3. Its clinical manifestations, course, and cerebrospinal fluid changes resemble subcutaneous node meningitis, but the onset is slower and more insidious, the course is longer, and symptoms may fluctuate and worsen. Diagnosis relies on identifying thick-capsule, shiny round fungal bodies in cerebrospinal fluid India ink staining and the growth of Cryptococcus neoformans on Sabouraud’s medium.

4. However, brain abscesses generally have a slower onset, sometimes with focal symptoms. Cerebrospinal fluid pressure is significantly elevated, cell counts are normal or slightly increased, and protein is slightly elevated. When a brain abscess ruptures into the subarachnoid space or ventricle, it can cause typical purulent meningitis. Further confirmation can be aided by cranial B-ultrasound, CT, or MRI.

5. The course is longer and more insidious, usually presenting with signs of intracranial hypertension and abnormal local neurological signs, often lacking infection symptoms. Differentiation mostly relies on CT or MRI.
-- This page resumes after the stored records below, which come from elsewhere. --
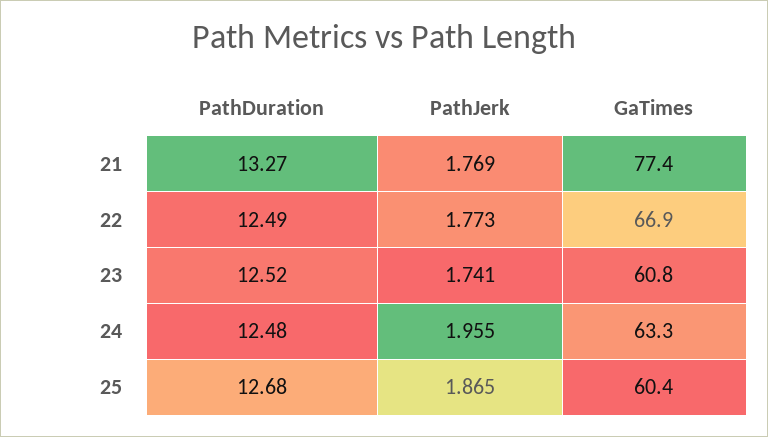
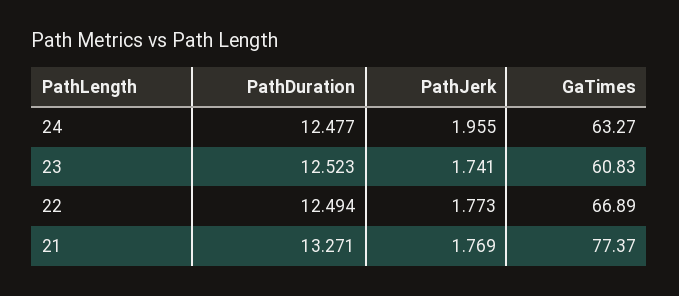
  {
    "PathDuration": {
      "21": 13.271,
      "22": 12.494,
      "23": 12.523,
-     "24": 12.477,
+     "24": 12.477
-     "25": 12.68
    },
    "PathJerk": {
      "21": 1.769,
      "22": 1.773,
      "23": 1.741,
-     "24": 1.955,
+     "24": 1.955
-     "25": 1.865
    },
    "GaTimes": {
      "21": 77.37,
      "22": 66.89,
      "23": 60.83,
-     "24": 63.27,
+     "24": 63.27
-     "25": 60.4
    }
  }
6. This is a general cerebral symptom reaction caused by acute infection and toxins, mostly due to brain edema rather than direct pathogen effects on the central nervous system, thus differing from central nervous system infections. Clinical features include delirium, spasms, unconsciousness, and possible meningeal irritation or cerebral paralysis. Cerebrospinal fluid shows only elevated pressure with no other significant changes.

7. Mollaret’s meningitis—rare, characterized by benign recurrence. For details, refer to pneumococcal meningitis.